_作業の依頼 1_
アイフルとの任意整理の文章にある「任意整理の最大の目的は、将来にわたって発生する利息をカットし、返済の負担を軽減することにあります。」という一文を英語に訳してください。
_作業の依頼 2_
アイフルとの任意整理の文章から、「アイフルとの任意整理における和解条件の全体像」から「立てることが可能になります。」までを一字も変えずに書き写してください。
_作業の依頼 3_
アイフルとの任意整理の文章は途中で止まっています。最後の文のあとから続きを書き足してください。

_課題の文章_
══════════
アイフルとの任意整理における和解条件の全体像
アイフルからの借入金返済にお悩みの方にとって、任意整理は生活再建のための有力な選択肢です。まず知っておくべきは、アイフルは任意整理の交渉において多少厳しめな姿勢を示す貸金業者であるという点です。
アイフルとの和解交渉における主要な論点は、主に以下の4つに集約されます。
- 将来利息:和解成立後、完済までに発生する利息の扱い
- 経過利息・遅延損害金:弁護士が介入してから和解日までに発生する利息や損害金
- 分割回数:残債務を何回で分割して返済するか
- 懈怠約款(けたいやっかん):和解後の返済が遅れた場合のペナルティ
本記事では、これら4つのポイントが実際の交渉でどのように扱われるのか、当事務所の交渉実績に基づき、具体的な条件を交えながら専門家の視点で解説します。
【当事務所の実績】具体的な和解条件の目安
これからお示しする内容は、インターネット上の一般的な情報ではなく、当事務所がアイフルと実際に行ってきた交渉経験に基づく実務上の和解条件の目安です。

この具体的な基準を知ることで、ご自身の状況と照らし合わせ、交渉の見通しを立てることが可能になります。
アイフルとの和解条件(目安)
- 最低弁済額:月々3,000円から
- 将来利息:取引期間が短い(概ね2年未満)場合、年利10%程度が付加されることがある
- 経過利息・遅延損害金:和解日までの分は元金に含めて分割返済の対象となる
- 懈怠約款:返済の滞納が2回分に達すると一括請求の対象となる
新生フィナンシャル(レイク)と比較するとアイフルの条件は緩やかですが、他の消費者金融会社と比較すると多少厳しめと言えるでしょう。以下では、これらの各項目についてさらに詳しく掘り下げて解説します。
和解条件のポイント①:利息と遅延損害金の扱い
任意整理の最大の目的は、将来にわたって発生する利息をカットし、返済の負担を軽減することにあります。特にリボ払いなどで返済が長期化している場合、この将来利息のカットは極めて重要です。
アイフルとの交渉では、取引期間が長い場合、将来利息の全額カットを目指すことも可能です。しかし、取引期間が2年未満と短いケースでは、アイフル側も事業としての利益を確保する必要があるため、年利10%程度の将来利息を付加する条件を提示してくる傾向があります。
══════════
_記録データ_
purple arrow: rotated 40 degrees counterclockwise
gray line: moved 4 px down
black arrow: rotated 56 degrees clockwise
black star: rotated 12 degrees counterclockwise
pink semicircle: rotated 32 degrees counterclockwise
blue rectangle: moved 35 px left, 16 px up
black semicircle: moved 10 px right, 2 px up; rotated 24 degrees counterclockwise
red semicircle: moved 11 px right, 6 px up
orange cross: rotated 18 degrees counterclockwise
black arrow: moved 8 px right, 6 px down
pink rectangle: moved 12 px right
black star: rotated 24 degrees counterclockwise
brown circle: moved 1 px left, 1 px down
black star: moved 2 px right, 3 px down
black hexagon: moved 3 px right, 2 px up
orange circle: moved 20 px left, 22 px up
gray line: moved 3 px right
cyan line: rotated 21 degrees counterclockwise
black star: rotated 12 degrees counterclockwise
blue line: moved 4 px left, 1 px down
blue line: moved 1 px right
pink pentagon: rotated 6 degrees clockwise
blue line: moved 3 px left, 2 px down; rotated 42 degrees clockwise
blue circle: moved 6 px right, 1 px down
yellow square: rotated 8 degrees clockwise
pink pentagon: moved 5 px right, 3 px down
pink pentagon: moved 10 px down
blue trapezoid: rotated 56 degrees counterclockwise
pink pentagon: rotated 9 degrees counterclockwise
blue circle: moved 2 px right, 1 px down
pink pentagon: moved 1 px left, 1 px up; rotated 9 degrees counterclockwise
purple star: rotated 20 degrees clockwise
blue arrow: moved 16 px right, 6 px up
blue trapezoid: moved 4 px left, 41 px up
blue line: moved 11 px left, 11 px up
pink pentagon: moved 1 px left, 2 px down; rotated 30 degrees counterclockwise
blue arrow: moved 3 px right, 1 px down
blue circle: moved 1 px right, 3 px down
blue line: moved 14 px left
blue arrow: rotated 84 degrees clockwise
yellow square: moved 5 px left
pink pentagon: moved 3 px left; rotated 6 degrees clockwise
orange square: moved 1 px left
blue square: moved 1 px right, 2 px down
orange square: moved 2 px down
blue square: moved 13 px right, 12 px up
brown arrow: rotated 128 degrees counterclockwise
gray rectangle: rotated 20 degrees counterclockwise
══════════
_課題の答え 1_
The main purpose of voluntary debt settlement is to cut the interest that will accrue in the future and reduce the burden of repayment.

_課題の答え 2_
アイフルとの任意整理における和解条件の全体像
アイフルからの借入金返済にお悩みの方にとって、任意整理は生活再建のための有力な選択肢です。まず知っておくべきは、アイフルは任意整理の交渉において多少厳しめな姿勢を示す貸金業者であるという点です。
アイフルとの和解交渉における主要な論点は、主に以下の4つに集約されます。
- 将来利息:和解成立後、完済までに発生する利息の扱い
- 経過利息・遅延損害金:弁護士が介入してから和解日までに発生する利息や損害金
- 分割回数:残債務を何回で分割して返済するか
- 懈怠約款(けたいやっかん):和解後の返済が遅れた場合のペナルティ
本記事では、これら4つのポイントが実際の交渉でどのように扱われるのか、当事務所の交渉実績に基づき、具体的な条件を交えながら専門家の視点で解説します。
【当事務所の実績】具体的な和解条件の目安
これからお示しする内容は、インターネット上の一般的な情報ではなく、当事務所がアイフルと実際に行ってきた交渉経験に基づく実務上の和解条件の目安です。

この具体的な基準を知ることで、ご自身の状況と照らし合わせ、交渉の見通しを立てることが可能になります。

_課題の答え 3_
一方で、弁護士が介入してから和解が成立するまでの期間に発生する「経過利息」や、返済が遅れたことによる「遅延損害金」については、カットが難しいのが実情です。経過利息は和解成立までの期間に発生する利息であり、遅延損害金は返済遅れにより発生する損害賠償金です。交渉では、これらを元金に含める形で和解し、分割で返済していくことになります。
和解条件のポイント②:分割回数と懈怠約款
月々の返済額を決定する上で最も重要なのが「分割回数」です。

アイフルとの交渉では、原則として60回(5年)以内での分割返済が和解の目安となります。例えば、120万円の残債務がある場合、60回払いであれば月々の返済額は2万円となります。もちろん、これはあくまで原則であり、借入額や個別の事情によっては、交渉次第で60回を超える長期分割に応じてもらえる可能性も残されています。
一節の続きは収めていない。